§ Exercise aim: Only the lines below starting at the one containing "ema_slow, 2025-05-07: 1.0219 -> 1.0224" and ending at the one containing "dif, 2025-05-22: 0.0019 -> 0.0017" belong in the answer, each copied exactly.

---*---

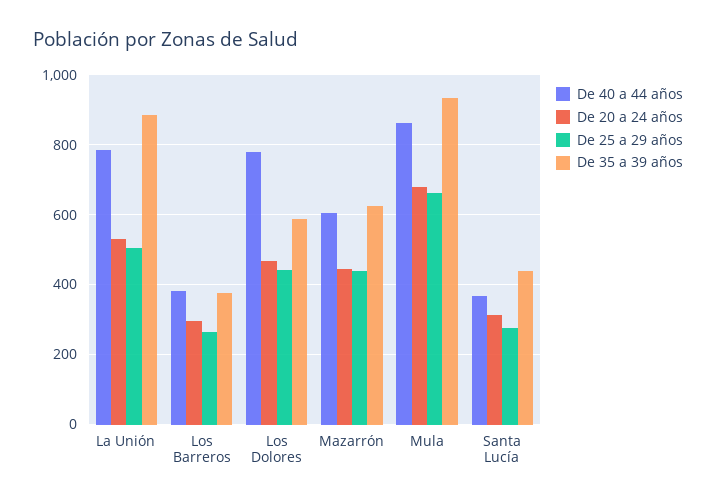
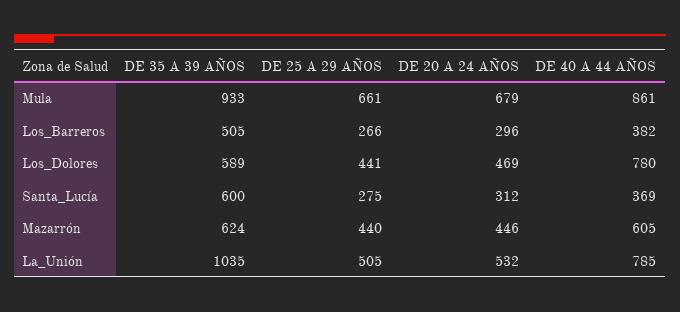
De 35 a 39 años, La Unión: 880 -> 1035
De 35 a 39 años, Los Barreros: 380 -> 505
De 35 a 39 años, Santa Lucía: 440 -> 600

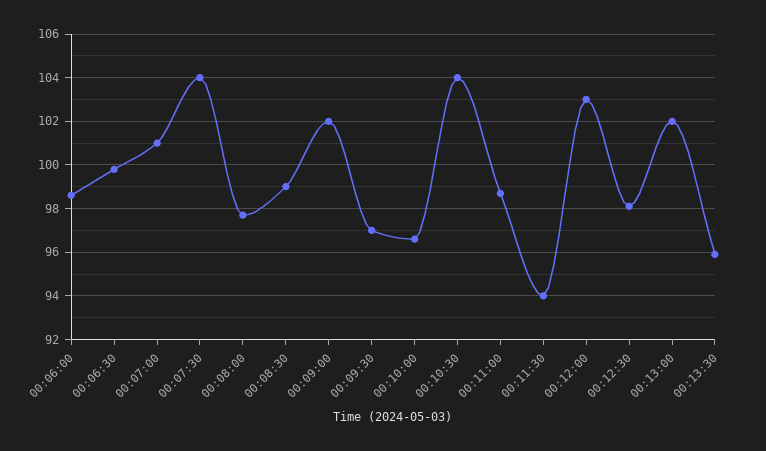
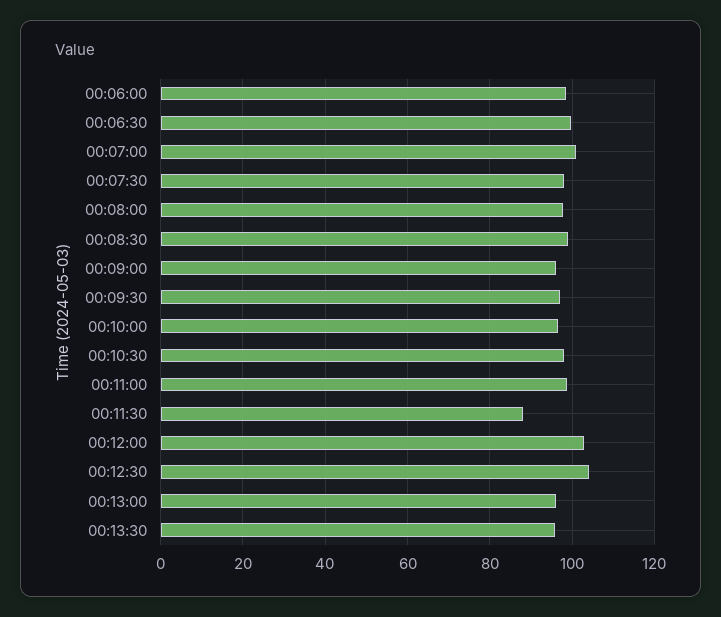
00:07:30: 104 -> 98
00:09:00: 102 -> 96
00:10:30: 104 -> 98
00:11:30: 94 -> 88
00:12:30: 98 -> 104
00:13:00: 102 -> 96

---*---

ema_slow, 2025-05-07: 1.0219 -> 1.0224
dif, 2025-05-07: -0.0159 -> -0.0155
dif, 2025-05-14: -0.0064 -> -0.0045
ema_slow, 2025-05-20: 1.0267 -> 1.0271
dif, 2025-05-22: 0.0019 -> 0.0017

---*---

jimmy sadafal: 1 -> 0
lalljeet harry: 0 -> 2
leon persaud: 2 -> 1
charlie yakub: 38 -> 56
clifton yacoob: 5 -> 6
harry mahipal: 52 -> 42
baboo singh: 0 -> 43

---*---

§ Reply:
ema_slow, 2025-05-07: 1.0219 -> 1.0224
dif, 2025-05-07: -0.0159 -> -0.0155
dif, 2025-05-14: -0.0064 -> -0.0045
ema_slow, 2025-05-20: 1.0267 -> 1.0271
dif, 2025-05-22: 0.0019 -> 0.0017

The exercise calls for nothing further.